Thursday, 3 November 2016

Het Schip – Part 1: Workers’ Palace in Amsterdam

Visiting Holland House recently (described here) was a reminder that architecture with strong maritime associations is very much a Dutch thing. One of the attractions of Amsterdam is a visit to Het Schip – an idiosyncratic social housing development dating from 1920 that abounds in maritime references and symbols. Eigen Haard was formed by trade unionists in 1909 with the aim of providing quality housing for working class families trapped in sub-standard, high density slums. The appointed architect, Michel de Klerk (1884-1923), himself the product of a working class childhood in the Jewish quarter of Amsterdam began work on the Het Schip project in 1917. De Klerk was a long time admirer of the Arts and Crafts movement from which he drew inspiration that he imaginatively combined with indigenous Dutch traditions of ornamental masonry. He shared his client’s commitment to social justice and designed an apartment building in a form that would serve as a landmark for Socialist principles.

When completed in 1920 Het Schip offered over one hundred apartments for rental and included a Post Office – a school was added later. The first tenants were employees of the city’s tramways, gas and water companies whose wages tended to be above the average. Unskilled labourers and dock workers could not have afforded the rents and were later housed nearby by the municipality in new blocks of higher density provided with sculleries rather than kitchens. These residents tended to be Communist party supporters leading to an ideological divide between them and the predominantly Social Democrats in Het Schip. Eigen Haard continues to rent out the apartments to the present day and maintains the building to the very highest standard.

Het Schip occupies a three sided site and was designed to offer different prospects from each point.
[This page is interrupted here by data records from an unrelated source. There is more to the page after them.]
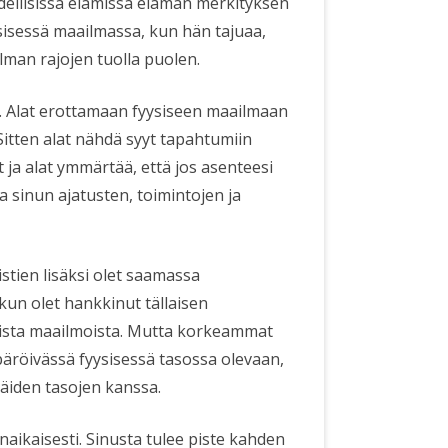
dellisissä elämissä elämän merkityksen
yysisessä maailmassa, kun hän tajuaa,
ilman rajojen tuolla puolen.
. Alat erottamaan fyysiseen maailmaan
itten alat nähdä syyt tapahtumiin
 ja alat ymmärtää, että jos asenteesi
 sinun ajatusten, toimintojen ja
stien lisäksi olet saamassa
kun olet hankkinut tällaisen
ista maailmoista. Mutta korkeammat
äröivässä fyysisessä tasossa olevaan,
äiden tasojen kanssa.
aikaisesti. Sinusta tulee piste kahden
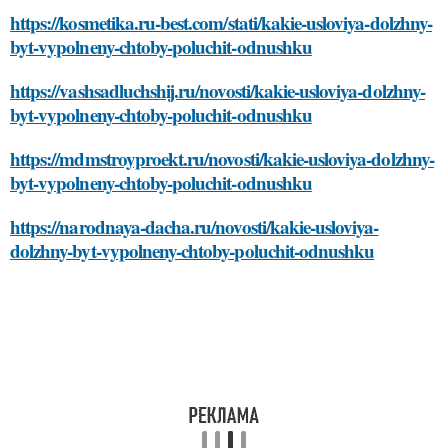
https://kosmetika.ru-best.com/stati/kakie-usloviya-dolzhny-
byt-vypolneny-chtoby-poluchit-odnushku
https://vashsadluchshij.ru/novosti/kakie-usloviya-dolzhny-
byt-vypolneny-chtoby-poluchit-odnushku
https://mdmstroyproekt.ru/novosti/kakie-usloviya-dolzhny-
byt-vypolneny-chtoby-poluchit-odnushku
https://narodnaya-dacha.ru/novosti/kakie-usloviya-
dolzhny-byt-vypolneny-chtoby-poluchit-odnushku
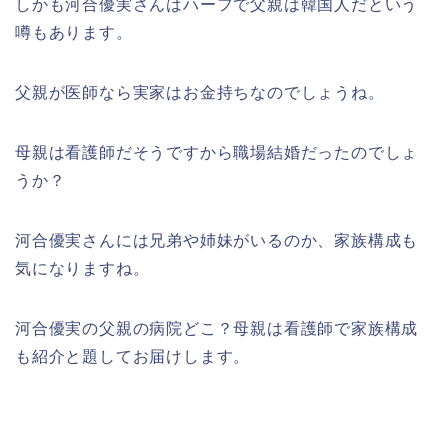
しかも河合優実さんはハーフで父親は韓国人だという
噂もあります。
父親が医師なら実家はお金持ちなのでしょうね。
母親は看護師だそうですから職場結婚だったのでしょ
うか？
河合優実さんには兄弟や姉妹がいるのか、家族構成も
気になりますね。
河合優実の父親の病院どこ？母親は看護師で家族構成
も紹介と題してお届けします。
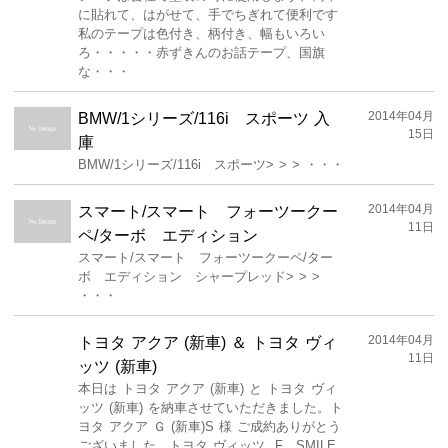
に貼れて、はがせて、手でちぎれて便利です
私のテープは色付き、柄付き、幅もいろい
ろ・・・・・赤ずきんのお話テープ、国旗
な・・・
2014年04月
BMW/1シリーズ/116i スポーツ 入
15日
庫
BMW/1シリーズ/116i スポーツ> > > ・・・
2014年04月
スマート/スマート フォーツークー
11日
ペ/ターボ エディション
スマート/スマート フォーツークーペ/ター
ボ エディション シャープレッド> > >
・・・
2014年04月
トヨタ アクア (新車) ＆ トヨタ ヴィ
11日
ッツ (新車)
本日は トヨタ アクア (新車) と トヨタ ヴィ
ッツ (新車) を納車させていただきました。ト
ヨタ アクア Ｇ (新車)S 様 ご成約ありがとう
ございました。トヨタ ヴィッツ F SMILE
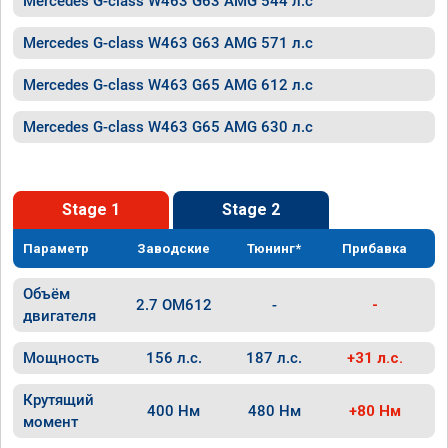
Mercedes G-class W463 G63 AMG 544 л.с
Mercedes G-class W463 G63 AMG 571 л.с
Mercedes G-class W463 G65 AMG 612 л.с
Mercedes G-class W463 G65 AMG 630 л.с
Stage 1
Stage 2
Параметр
Заводские
Тюнинг*
Прибавка
Объём
2.7 OM612
-
-
двигателя
Мощность
156 л.с.
187 л.с.
+31 л.с.
Крутящий
400 Нм
480 Нм
+80 Нм
момент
A tall cylindrical tower marks the Post Office on one corner, a cigar-shaped extrusion marks a second and a centrepiece with spire on Hembrugstraat offers a third landmark. The skin of the building is a master class in the inventive deployment of brick and tile to delight the eye with infinite contrasts in tone and texture. De Klerk recognised no limits to the versatility of brick, cheerfully wrapping it round tilting, tapering and curving surfaces. Wave-forms, projecting galleries and prow-shaped bays enhanced the maritime connections. The Zaanstraat façade shows many classic Amsterdam School touches - hung tiles, vertical brick bonds, eccentric window shapes and undulating projections. Only the most accomplished craft skills were acceptable to de Klerk and the sculptor Hildo Krop was employed to provide decorative reliefs carved from bricks to embellish the structure. The idea was that nothing was too good for the workers and their families – fit for purpose and no more was not enough. The building had to have presence and send out a signal that the days of working class slums were over. In terms of commanding attention, Het Schip succeeds magnificently. What’s more, de Klerk achieved this result with a building that looked forward to the future without being avant-garde or challenging public taste.